From the line that has "right eye: (207, 53)" down to the final line of the listing below, transcribe every line exactly, and only those.
The data section start
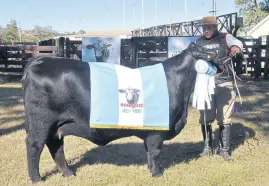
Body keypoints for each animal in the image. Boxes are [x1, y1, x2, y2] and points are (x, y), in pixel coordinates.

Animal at [22, 42, 217, 183]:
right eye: (207, 53)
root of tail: (39, 61)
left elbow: (149, 152)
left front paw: (151, 170)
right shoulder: (157, 130)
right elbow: (155, 152)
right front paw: (157, 174)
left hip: (57, 126)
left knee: (56, 147)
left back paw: (68, 174)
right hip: (41, 123)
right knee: (35, 146)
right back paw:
The data section end
Answer to the problem
right eye: (207, 53)
root of tail: (39, 61)
left elbow: (149, 152)
left front paw: (151, 170)
right shoulder: (157, 130)
right elbow: (155, 152)
right front paw: (157, 174)
left hip: (57, 126)
left knee: (56, 147)
left back paw: (68, 174)
right hip: (41, 123)
right knee: (35, 146)
right back paw:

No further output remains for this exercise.